Here is an update on recent activity at the Supreme Court in cases decided by the Federal Circuit. With respect to granted cases, since our last update there is no new activity to report. With respect to petitions, two new petitions have been filed, both in patent cases. In addition, five amicus briefs were submitted in a case presenting a challenge to the Chevron doctrine. Also, the government waived its right right to respond in a pro se case. Here are the details.
No new activity.
Two new petitions were filed with the Court.
- “How should courts determine whether a patent for a computer-implemented invention is patent-eligible because it ‘improve[s] the functioning of the computer itself’ or ‘effect[s] an improvement in any other technology or technical field’ under Alice?”

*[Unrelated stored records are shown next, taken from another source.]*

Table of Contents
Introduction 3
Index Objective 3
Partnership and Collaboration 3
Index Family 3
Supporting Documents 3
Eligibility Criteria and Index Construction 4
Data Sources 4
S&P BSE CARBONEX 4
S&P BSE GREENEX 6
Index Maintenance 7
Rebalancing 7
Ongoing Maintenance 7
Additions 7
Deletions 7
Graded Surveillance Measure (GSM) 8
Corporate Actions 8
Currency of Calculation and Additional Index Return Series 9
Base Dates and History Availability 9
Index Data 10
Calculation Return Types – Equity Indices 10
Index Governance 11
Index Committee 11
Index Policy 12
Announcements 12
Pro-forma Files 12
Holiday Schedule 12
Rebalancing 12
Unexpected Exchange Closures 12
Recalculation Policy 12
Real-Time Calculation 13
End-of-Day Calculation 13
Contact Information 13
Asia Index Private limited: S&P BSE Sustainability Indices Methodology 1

- “Can a district court transfer a matter to a statutorily proscribed district based on expressly disregarding undisputed facts creating the proscription;” and
- “Should Gulf Oil Corporation v. Gilbert, 330 U.S. 501 (1946), be overruled, particularly in light of stronger technological abilities shifting the reasonable focus for determining what is convenient for parties and witnesses?“
Five amicus briefs were filed in support of the petition in Buffington v. McDonough, which presents a challenge to the Chevron doctrine and its use in veterans cases.
- Concerned Veterans for America Foundation submitted an amicus brief urging the Court to grant the petition and overrule the Chevron doctrine. According to the brief, “Chevron provided the pathway for unelected administrative officials housed within a warren of extraconstitutional administrative bodies to enforce unpopular policies” and continues to cause “concrete and particularized real-world harms to ordinary citizens, like [petitioner].” Additionally, the brief argued that Chevron deference “burdens businesses and restricts individual liberty, without fair notice of what the law prohibits or requires.”
- Another amicus brief filed by five veteran advocacy organizations argued that the Federal Circuit’s opinion deferred to the VA’s interpretation of the relevant statute without considering the pro-veteran canon. The brief explained that “[t]he Federal Circuit’s application of the pro-veteran canon . . . has long been inconsistent and has sown confusion.” According to the brief, Supreme Court intervention is necessary to “restore the canon to its rightful place among the traditional tools of statutory interpretation—at step 1 of Chevron.”
- The states of Indiana, Arizona, Alabama, Alaska, Arkansas, Louisiana, Mississippi, Montana, Nebraska, Ohio, Oklahoma, South Carolina, Texas, Utah, and Virginia submitted a brief as amici curiae in support of the petitioner. The brief argued that “this case presents an excellent vehicle for the Court either to affirm the only lawful approach to Chevron—de novo statutory interpretation as to the range of policymaking authority Congress has delegated using all available canons—or overrule Chevron altogether.”
- Four Republican members of the United States Senate—Senators Tom Cotton, Marsha Blackburn, Kevin Cramer, and Ted Cruz—submitted a brief arguing that the Federal Circuit’s analysis “departed from the plain language of the statute and improperly placed the agency’s view ahead of the established rule that any statutory ambiguities must be resolved in favor of the veteran.” According to the Senators, the Federal Circuit decision “strikes at the core of the separation of powers” and ultimately “calls into question Chevron’s fundamental legitimacy.”
- The Cato Institute and National Right to Work Legal Defense Foundation, Inc. filed a brief arguing for Supreme Court review of Chevron. The brief stated that the Chevron doctrine “violates basic principles of due process of law.” In addition, the brief asserted that inconsistent application of the doctrine has created confusion amongst courts and therefore warrants review.